Он жил меж нами, как ворчливый царь,
Блистательный, меж низшими себя,
Пока непуганая наша кровь
В соитье с небом нам не воздала
Так, что и низший различил, в звезде.
Умрет ли наша кровь? Или она
Нам будет кровью рая? И земля
Таким ли раем воплотится нам?
Добрее станет небо, чем сейчас,
В котором пот труда и наша боль,
И вровень вечной нежности взойдет,
Не нынешней немой голубизне.




«Я рада птицам», говорит она,
«Проснувшимся, но прежде, чем они
В поля пытливый устремят полет;
Но вот их нет, их теплые поля
Не возвратить -- и где же этот рай?»
Нам нет ни таинства пророчеств, ни
Химер могильных или золотых
Подземных гротов, или островов
Гармонии, куда пристанет дух,
Ни сказочного юга, или пальм
На склоне неба, чтоб могли пребыть,
Как зелень рощ в апреле, или как
В ней этот образ пробужденных птиц,
Мечта о вечере, что увенчал
Июнь касаньем ласточкиных крыл.




«Но и в покое», говорит она,
«Мне важен вечной радости залог».
Смерть -- матерь красоты; она одна
Пошлет нам исполненье наших снов
И наших грез. Пускай она листвой
Забвения нам осыпает путь,
Путь злых скорбей, и многие пути,
Где пела медь триумфа, и любовь
Нашептывала нежные слова,
Она в жару повергнет иву в дрожь
За прежних дев, привыкших здесь глядеть
В траву, что их стопам обречена.
И мальчиков влечет слагать плоды
На брошенное блюдо. Надкусив,
Проходят девы пылко в листопад.




Как знать, что смерть заменит нам в раю?
Падет ли спелый плод?
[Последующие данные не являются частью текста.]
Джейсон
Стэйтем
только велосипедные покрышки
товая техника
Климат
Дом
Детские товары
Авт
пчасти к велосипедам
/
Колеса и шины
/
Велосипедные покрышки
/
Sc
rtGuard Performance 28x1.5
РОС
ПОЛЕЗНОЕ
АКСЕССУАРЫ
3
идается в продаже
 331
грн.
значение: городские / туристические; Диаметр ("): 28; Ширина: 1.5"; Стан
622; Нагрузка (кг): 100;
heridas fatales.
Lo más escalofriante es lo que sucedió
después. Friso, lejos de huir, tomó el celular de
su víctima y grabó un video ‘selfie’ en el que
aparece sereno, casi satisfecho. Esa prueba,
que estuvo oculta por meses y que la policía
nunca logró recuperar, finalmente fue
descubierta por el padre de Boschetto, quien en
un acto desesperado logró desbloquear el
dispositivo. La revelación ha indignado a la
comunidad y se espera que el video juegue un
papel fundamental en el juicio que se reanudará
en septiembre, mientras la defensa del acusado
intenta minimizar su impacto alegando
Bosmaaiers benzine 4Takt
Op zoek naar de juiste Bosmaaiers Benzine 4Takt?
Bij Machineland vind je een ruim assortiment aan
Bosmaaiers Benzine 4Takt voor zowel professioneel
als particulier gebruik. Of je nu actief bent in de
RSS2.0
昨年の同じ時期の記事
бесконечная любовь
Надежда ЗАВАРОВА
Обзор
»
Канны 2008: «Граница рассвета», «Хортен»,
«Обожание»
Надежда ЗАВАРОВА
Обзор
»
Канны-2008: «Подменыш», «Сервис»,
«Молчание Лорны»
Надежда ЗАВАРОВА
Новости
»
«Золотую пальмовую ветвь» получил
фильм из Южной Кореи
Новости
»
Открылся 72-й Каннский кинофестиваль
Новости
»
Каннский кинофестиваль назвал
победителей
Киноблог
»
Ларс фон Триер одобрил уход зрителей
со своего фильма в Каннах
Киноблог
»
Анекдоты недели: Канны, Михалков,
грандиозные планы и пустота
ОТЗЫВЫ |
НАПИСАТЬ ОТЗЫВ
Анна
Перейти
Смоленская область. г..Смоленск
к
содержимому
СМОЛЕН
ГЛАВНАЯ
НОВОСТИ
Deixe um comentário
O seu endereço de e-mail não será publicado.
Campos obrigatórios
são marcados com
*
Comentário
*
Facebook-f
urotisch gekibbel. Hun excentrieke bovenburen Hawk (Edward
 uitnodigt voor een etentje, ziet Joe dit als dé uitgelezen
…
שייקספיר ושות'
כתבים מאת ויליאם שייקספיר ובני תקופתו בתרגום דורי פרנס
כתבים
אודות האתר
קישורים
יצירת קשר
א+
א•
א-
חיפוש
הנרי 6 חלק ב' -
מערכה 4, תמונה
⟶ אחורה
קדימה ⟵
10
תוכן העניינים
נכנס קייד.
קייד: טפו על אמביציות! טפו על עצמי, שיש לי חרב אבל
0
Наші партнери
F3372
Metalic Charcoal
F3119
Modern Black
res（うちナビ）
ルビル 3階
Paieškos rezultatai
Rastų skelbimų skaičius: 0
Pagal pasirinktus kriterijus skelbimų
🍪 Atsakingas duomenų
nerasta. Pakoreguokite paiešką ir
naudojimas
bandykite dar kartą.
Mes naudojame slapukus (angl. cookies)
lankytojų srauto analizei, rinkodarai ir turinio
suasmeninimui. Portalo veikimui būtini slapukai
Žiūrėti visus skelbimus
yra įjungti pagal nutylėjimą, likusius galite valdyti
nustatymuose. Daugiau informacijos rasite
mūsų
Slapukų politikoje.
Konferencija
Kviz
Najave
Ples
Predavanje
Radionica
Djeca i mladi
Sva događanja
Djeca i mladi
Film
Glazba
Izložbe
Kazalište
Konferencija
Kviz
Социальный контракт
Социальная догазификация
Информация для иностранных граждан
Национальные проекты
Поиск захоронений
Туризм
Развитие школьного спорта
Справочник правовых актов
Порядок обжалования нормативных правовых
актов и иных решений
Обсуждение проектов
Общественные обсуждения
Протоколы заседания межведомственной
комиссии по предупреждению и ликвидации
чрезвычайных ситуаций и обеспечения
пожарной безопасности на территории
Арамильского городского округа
Или вовек
В хрустальном небе тяготеет ветвь,
Без перемен, но смертной же сродни
Земле, с теченьем тех же рек в моря,
Которых не найти, вдоль берегов,
Без тени боли тающих вдали?
Что шелест яблонь этим берегам,
На что им слив тончайший аромат?
К чему, увы, здесь краски наших дней,
Послеполуденный дремотный шелк
И наших пресных лютен перебор!
Смерть -- таинство и матерь красоты,
В чьем знойном лоне различаем мы
Земных, бессонных наших матерей.




Проворный, буйный хоровод людей
Начнет напев в восторге летних зорь,
Их шалый гимн светилу этих дней.
Не богу их, но как бы божеству
Меж них нагому, праотцу живых.
Напевом рая будет их напев,
Из крови, возвращенной небесам.
И в их напев начнут вплетать свои
Рябь озера, зерцало божества,
Деревья-серафимы и холмы,
Чей хор не молкнет до исхода дня.
Поймут они небесное родство
Подвластных смерти душ и летних зорь.
Изобличит, откуда и куда
Они идут, роса на их ступнях.




И слышен ей среди беззвучных вод
Звенящий глас: «Тот палестинский склеп --
Не духов притаившихся врата,
Там Иисус в могиле погребен».
Нас ввергли в древний солнечный хаос,
Старинный навык смены ночи днем,
В забвенье нежилого островка,
Среди безбрежных, безысходных вод.
В горах олени бродят, и о нас
Звенит кругом перепелиный свист;
Неслышно зреют ягоды в лесу;
И в одиночестве небесных недр
Под вечер чертят стаи голубей
Неясные зигзаги, уходя
Вниз, в темень, на раскинутых крылах.